The George R. Brown School of Engineering at Rice University has launched a school-wide center devoted to current and new diversity and inclusion initiatives. The Diversity, Equity and Inclusion Outreach Center, housed within Academic Affairs, will develop evidence-based strategic initiatives to improve recruitment, retention and support for populations historically excluded from STEM.
“Ensuring all students experience a sense of belonging and have equal access to resources is essential to helping them succeed,” said Renata Ramos, associate dean of Academic Affairs and teaching professor of bioengineering. “The DEI Outreach Center lives within Academic Affairs because we feel strongly that it is an essential component of our students’ academic experience.”
Diversity, equity and inclusion have always played an integral role in the school’s culture. The establishment of the center and its focus on collaboration, assessment and metrics builds upon the foundation laid by many across the school.
For example, for the past four decades, Richard Tapia — University Professor and the Maxfield-Oshman Professor in Engineering — has led Rice’s efforts to prepare underrepresented groups for success in STEM fields. The Tapia Center for Excellence and Equity in Education provides opportunities for both emerging scholars and K-12 educators.
“Our faculty, staff, and students are doing outstanding work in this area — most of which is taking place in individual departments, educational programs or research groups,” said Luay Nakhleh, William and Stephanie Sick Dean Engineering. “I’m excited to bring all of these elements together to share best practices and collaborate so that our impact is much larger than the sum of the individual efforts. We are fortunate to have Renata steering the school’s DEI efforts and Cecilia Fernández, our assistant director of diversity, equity, inclusion and outreach, leading and developing the center’s initiatives.”
Tapia said, “This is a wonderful and progressive commitment by Rice, the school and the engineering dean. I look forward to aligning my efforts and the activities of the Tapia Center to promote the DEI Outreach Center’s success.”
The primary goals for the center include:
- Building an inclusive environment throughout the school
- Ensuring that a smooth trajectory is in place from high school to positions as engineering faculty
- Developing strategic partnerships that facilitate engineering pathways for students from communities historically excluded from STEM
“We’re not as diverse as we could be,” said Fernández. “Through the surveys we’ve conducted and more that are underway, we’re determining how the school can better support students, faculty, and staff from historically excluded communities.”
The DEI Outreach Center is collaborating with various on-campus entities to collect and analyze information regarding how the school can improve diversity and develop a more inclusive environment. Using metrics outlined in the center’s strategic plan, measurable goals will be established to assess progress.
In addition, each of the nine engineering departments has established a DEI committee responsible for setting measurable departmental objectives that align with school goals, including recruitment and retention of doctoral students and faculty from communities historically excluded from STEM.
“I am not satisfied with the diversity of our faculty and student body,” Nakhleh said. “The center will collect data — quantitative and qualitative — to help us find ways to improve diversity.

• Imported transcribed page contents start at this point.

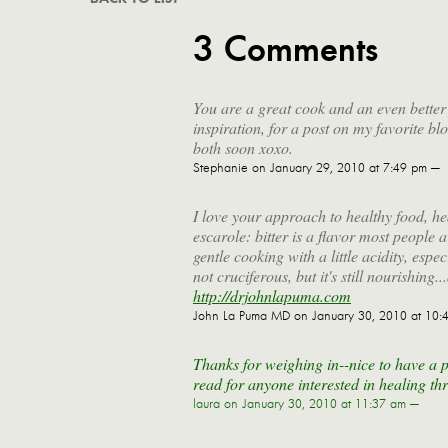
3 Comments
You are a great cook and an even better f
inspiration, for a post on my favorite b
both soon xoxo.
Stephanie
on January 29, 2010 at 7:49 pm —
I love your approach to healthy food, h
escarole: bitter is a flavor most people av
gentle cooking with a little acidity, espec
not cruciferous, but it's still nourishin
http://drjohnlapuma.com
John La Puma MD
on January 30, 2010 at 10:
Thanks for weighing in--nice to have a p
read for anyone interested in healing th
laura
on January 30, 2010 at 11:37 am —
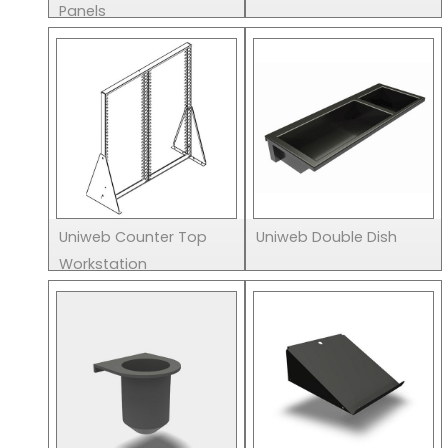
Panels
Uniweb Counter Top
Uniweb Double Dish
Workstation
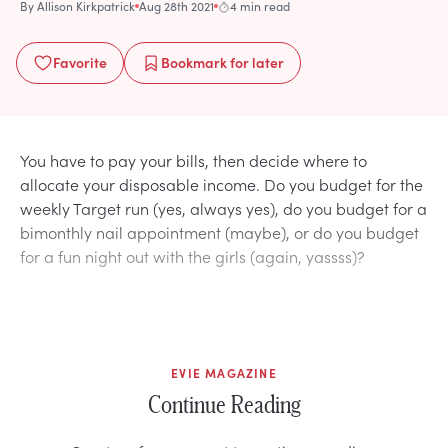
By
Allison Kirkpatrick
Aug 28th 2021
4 min read
Favorite
Bookmark
for later
You have to pay your bills, then decide where to
allocate your disposable income. Do you budget for the
weekly Target run (yes, always yes), do you budget for a
bimonthly nail appointment (maybe), or do you budget
for a fun night out with the girls (again, yassss)?
EVIE MAGAZINE
Continue Reading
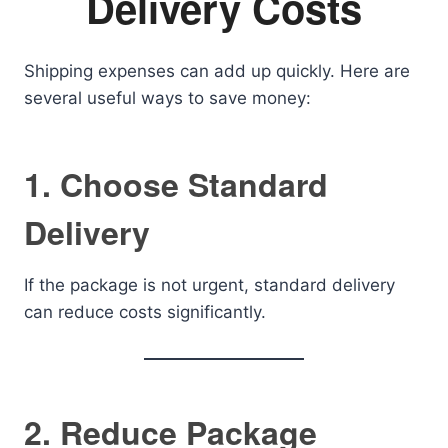
Delivery Costs
Shipping expenses can add up quickly. Here are
several useful ways to save money:
1. Choose Standard
Delivery
If the package is not urgent, standard delivery
can reduce costs significantly.
2. Reduce Package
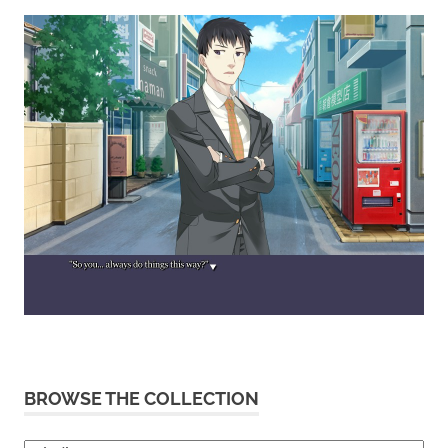
BROWSE THE COLLECTION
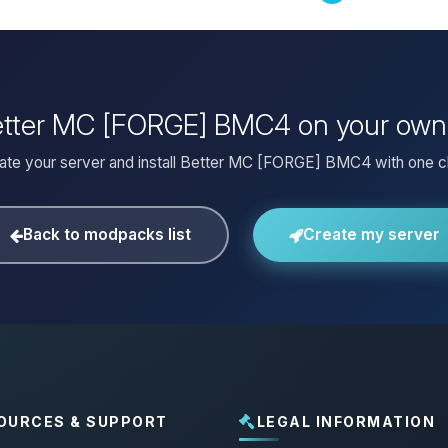
Better MC [FORGE] BMC4 on your own
ate your server and install Better MC [FORGE] BMC4 with one cl
Back to modpacks list
Create my server
OURCES & SUPPORT
LEGAL INFORMATION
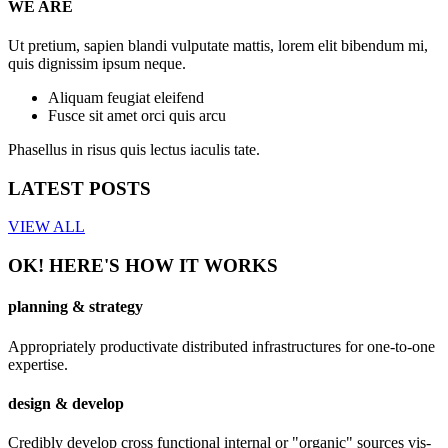
WE ARE
Ut pretium, sapien blandi vulputate mattis, lorem elit bibendum mi,
quis dignissim ipsum neque.
Aliquam feugiat eleifend
Fusce sit amet orci quis arcu
Phasellus in risus quis lectus iaculis tate.
LATEST POSTS
VIEW ALL
OK! HERE'S HOW IT WORKS
planning & strategy
Appropriately productivate distributed infrastructures for one-to-one
expertise.
design & develop
Credibly develop cross functional internal or "organic" sources vis-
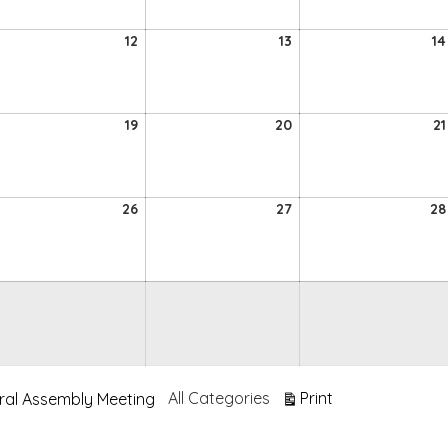
026
2026
2026
12
13
12
13
14
ugust
August
August
026
2026
2026
19
20
19
20
21
ugust
August
August
026
2026
2026
5
26
27
26
27
28
ugust
August
August
026
2026
2026
View
All Categories
Print
ral Assembly Meeting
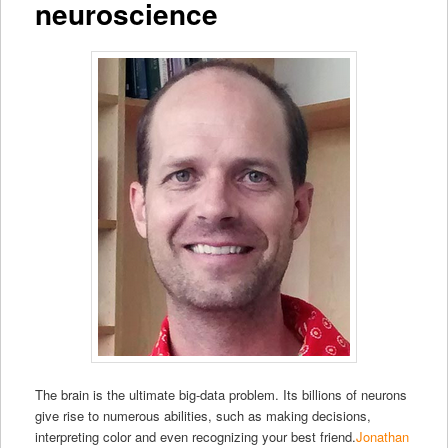
neuroscience
The brain is the ultimate big-data problem. Its billions of neurons
give rise to numerous abilities, such as making decisions,
interpreting color and even recognizing your best friend.
Jonathan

The data will also help us understand how we are doing in terms of equity and inclusion. When DEI is discussed, the focus is too often on diversity rather than the other components which are equally important. I want to ensure our school is equitable and inclusive when it comes to recruiting and retaining the best faculty and students.”
The school of engineering has allocated funds for the DEI Outreach Center with additional fundraising efforts planned.
“Philanthropy will be a key driver for this programming,” said Ramos. “Graduate students are the interface between undergraduates and faculty. Fellowships are needed to encourage more undergraduates to pursue advanced degrees and to attract a diverse pool of top graduate candidates, especially those who are first in their family to attend college. Diverse graduate students are important to faculty recruiting, our research focus areas and the future of engineering education.”
“We want to diversify both the Ph.D. student and faculty population,” Fernández said. “By 2027, women will represent 40 percent of doctoral students, and 35 percent of the Ph.D. population will originate from historically excluded communities. Likewise, 35 percent of our tenure-track faculty will be from communities that have been historically excluded from engineering fields.”
Ramos and Fernández hope to form partnerships with other institutions in Houston and across the state, including non-profit organizations, corporations and foundations interested in advancing equity in STEM.